The Supreme Court on Thursday ruled against a man trying to trademark the phrase “Trump too small” for T-shirts and hats.
The court was unanimous in the decision not to invalidate a federal law that makes it a requirement to have a living person’s written consent to use his or her name for a trademark — but the justices wrote separately on how they reached that conclusion.
The dispute came to the court after Steve Elster moved to register “Trump too small” to use on products, but the U.S. Patent and Trademark Office rejected his request. He claimed the denial ran afoul of his First Amendment rights.
At issue in the case is part of the Lanham Act, which governs trademarks.
The law says the Patent and Trademark Office should refuse to register a trademark that “consists of or comprises a name, portrait or signature identifying a particular living individual except by his written consent.” The prohibition has been in effect since 1946.
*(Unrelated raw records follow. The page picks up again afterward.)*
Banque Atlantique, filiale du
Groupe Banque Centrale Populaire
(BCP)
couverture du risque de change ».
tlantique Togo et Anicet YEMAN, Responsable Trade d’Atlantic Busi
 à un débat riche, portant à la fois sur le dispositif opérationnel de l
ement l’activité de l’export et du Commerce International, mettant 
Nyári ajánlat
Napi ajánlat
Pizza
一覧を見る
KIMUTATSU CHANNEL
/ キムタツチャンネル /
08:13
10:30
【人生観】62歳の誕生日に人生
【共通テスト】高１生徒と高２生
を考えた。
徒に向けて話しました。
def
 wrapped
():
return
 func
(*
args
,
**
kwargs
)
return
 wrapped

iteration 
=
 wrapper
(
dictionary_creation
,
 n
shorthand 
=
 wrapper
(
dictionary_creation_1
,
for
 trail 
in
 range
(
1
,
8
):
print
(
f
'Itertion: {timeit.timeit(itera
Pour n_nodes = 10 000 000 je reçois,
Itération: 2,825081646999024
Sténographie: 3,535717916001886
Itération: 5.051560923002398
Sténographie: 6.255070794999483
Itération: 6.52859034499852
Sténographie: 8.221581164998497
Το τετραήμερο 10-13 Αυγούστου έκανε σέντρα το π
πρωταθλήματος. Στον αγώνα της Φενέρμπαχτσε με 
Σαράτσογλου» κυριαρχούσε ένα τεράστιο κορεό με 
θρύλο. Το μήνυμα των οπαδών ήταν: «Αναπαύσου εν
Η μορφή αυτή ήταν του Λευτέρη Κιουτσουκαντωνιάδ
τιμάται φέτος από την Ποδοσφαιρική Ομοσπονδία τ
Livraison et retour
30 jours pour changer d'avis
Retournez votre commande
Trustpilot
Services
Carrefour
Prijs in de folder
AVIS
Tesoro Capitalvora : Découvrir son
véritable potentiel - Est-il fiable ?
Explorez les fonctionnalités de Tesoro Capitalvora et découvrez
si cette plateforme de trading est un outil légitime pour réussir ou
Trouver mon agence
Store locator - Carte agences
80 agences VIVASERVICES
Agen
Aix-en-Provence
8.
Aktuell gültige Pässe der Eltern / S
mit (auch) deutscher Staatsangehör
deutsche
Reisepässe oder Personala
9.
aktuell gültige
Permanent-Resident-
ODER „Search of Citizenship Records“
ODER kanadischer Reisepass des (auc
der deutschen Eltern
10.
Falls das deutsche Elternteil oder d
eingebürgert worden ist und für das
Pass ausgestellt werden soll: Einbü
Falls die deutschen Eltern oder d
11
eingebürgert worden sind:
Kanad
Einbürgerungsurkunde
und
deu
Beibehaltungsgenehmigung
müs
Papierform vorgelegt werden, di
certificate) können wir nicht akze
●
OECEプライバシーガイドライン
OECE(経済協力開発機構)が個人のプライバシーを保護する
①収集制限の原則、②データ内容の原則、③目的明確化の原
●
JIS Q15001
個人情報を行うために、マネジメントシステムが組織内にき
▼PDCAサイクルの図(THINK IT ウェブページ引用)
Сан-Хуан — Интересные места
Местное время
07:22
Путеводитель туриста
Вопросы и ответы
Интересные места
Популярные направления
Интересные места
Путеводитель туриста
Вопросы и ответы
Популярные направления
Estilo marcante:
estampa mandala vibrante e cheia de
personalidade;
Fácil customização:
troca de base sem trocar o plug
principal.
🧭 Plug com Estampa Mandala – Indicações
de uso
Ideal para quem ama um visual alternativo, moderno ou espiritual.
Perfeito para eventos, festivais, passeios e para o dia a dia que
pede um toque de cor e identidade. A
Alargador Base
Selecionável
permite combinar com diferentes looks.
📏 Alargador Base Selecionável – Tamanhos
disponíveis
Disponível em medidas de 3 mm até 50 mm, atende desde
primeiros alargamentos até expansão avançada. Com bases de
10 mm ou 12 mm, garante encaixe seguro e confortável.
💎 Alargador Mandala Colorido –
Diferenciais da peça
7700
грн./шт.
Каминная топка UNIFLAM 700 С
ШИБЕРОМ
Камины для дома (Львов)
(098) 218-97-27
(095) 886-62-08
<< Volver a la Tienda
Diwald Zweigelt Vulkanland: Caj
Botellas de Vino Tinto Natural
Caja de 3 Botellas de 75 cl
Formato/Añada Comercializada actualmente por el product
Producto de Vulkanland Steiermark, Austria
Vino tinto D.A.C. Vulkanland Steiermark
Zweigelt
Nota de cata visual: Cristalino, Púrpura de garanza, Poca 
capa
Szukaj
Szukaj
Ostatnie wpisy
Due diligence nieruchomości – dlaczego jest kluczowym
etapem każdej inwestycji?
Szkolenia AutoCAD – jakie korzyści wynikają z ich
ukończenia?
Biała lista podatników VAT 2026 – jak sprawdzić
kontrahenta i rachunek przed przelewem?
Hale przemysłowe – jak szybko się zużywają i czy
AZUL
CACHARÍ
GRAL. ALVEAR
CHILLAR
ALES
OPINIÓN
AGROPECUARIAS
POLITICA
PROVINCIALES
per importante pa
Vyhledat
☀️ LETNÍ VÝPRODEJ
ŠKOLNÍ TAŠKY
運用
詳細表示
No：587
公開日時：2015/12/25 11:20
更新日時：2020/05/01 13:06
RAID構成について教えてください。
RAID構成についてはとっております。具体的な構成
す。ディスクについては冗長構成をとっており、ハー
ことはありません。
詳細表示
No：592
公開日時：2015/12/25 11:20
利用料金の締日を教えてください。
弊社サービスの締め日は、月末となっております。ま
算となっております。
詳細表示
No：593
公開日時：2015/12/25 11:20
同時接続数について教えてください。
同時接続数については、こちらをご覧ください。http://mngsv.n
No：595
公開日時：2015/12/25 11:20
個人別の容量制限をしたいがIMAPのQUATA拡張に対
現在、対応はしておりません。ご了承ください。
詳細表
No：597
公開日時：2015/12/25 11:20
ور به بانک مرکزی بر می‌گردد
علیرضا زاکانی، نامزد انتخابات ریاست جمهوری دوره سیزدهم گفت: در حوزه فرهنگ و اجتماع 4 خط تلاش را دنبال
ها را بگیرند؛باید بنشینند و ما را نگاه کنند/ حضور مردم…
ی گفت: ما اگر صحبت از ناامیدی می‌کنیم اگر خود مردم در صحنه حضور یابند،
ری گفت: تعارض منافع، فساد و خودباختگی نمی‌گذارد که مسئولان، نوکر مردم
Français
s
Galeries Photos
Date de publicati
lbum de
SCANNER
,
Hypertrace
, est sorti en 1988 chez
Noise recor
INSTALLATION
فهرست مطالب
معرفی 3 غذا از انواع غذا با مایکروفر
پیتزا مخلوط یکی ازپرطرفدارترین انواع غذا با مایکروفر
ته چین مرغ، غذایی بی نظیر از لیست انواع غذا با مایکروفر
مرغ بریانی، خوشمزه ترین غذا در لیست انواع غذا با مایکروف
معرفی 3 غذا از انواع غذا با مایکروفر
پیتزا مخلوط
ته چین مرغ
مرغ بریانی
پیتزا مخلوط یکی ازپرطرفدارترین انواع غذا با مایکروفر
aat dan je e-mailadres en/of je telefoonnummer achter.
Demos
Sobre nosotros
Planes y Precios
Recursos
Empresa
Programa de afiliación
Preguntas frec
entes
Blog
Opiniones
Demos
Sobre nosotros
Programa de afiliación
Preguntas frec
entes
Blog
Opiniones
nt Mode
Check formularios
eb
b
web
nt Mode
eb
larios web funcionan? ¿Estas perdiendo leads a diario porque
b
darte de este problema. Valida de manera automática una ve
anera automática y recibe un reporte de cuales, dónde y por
Justice Clarence Thomas, who authored the court’s majority opinion, reasoned the law doesn’t discriminate on viewpoint, so there’s no First Amendment violation.
He also said historically people have had a right to use and protect their own name and reputation.
“The names clause reflects this common-law tradition by prohibiting a person from obtaining a trademark of another living person’s name without consent, thereby protecting the other’s reputation and goodwill,” he wrote.
Justice Amy Coney Barrett, who was joined in part by Justices Sonia Sotomayor, Elena Kagan and Ketanji Brown Jackson, wrote separately, saying the majority opinion didn’t need to revisit the history and traditions of trademark law to reach its conclusion.
“I would adopt a standard, grounded in both trademark law and First Amendment precedent, that reflects the relationship between content-based trademark registration restrictions and free speech. In my view, such restrictions, whether new or old, are permissible so long as they are reasonable in light of the trademark system’s purpose of facilitating source identification,” she wrote.
Mr. Trump was not a party to the case, and it’s safe to say he didn’t consent to the critical phrase “Trump too small.”
Mr. Elster sought to use the phrase on T-shirts following a 2016 presidential debate in which GOP candidates exchanged hits about hand size. He moved to trademark the phrase in 2018 in reference to President Trump’s policies, according to court documents.
In rejecting the trademark request, the government reasoned that using names in trademarked phrases could confuse consumers, suggesting the person is linked to the product.
However, the U.S. Court of Appeals for the Federal Circuit said the government’s denial of the trademark ran afoul of the First Amendment. Although the law isn’t viewpoint discriminatory — as it prohibits the use of a person’s name without written consent even for positive motives and messages — the law still stifles some disfavored speech, the appeals court said.
The Biden administration appealed the case to the high court, asking the justices to reconsider the appellate court’s position.
The justices’ decision sides with the feds, reversing the Federal Circuit’s ruling.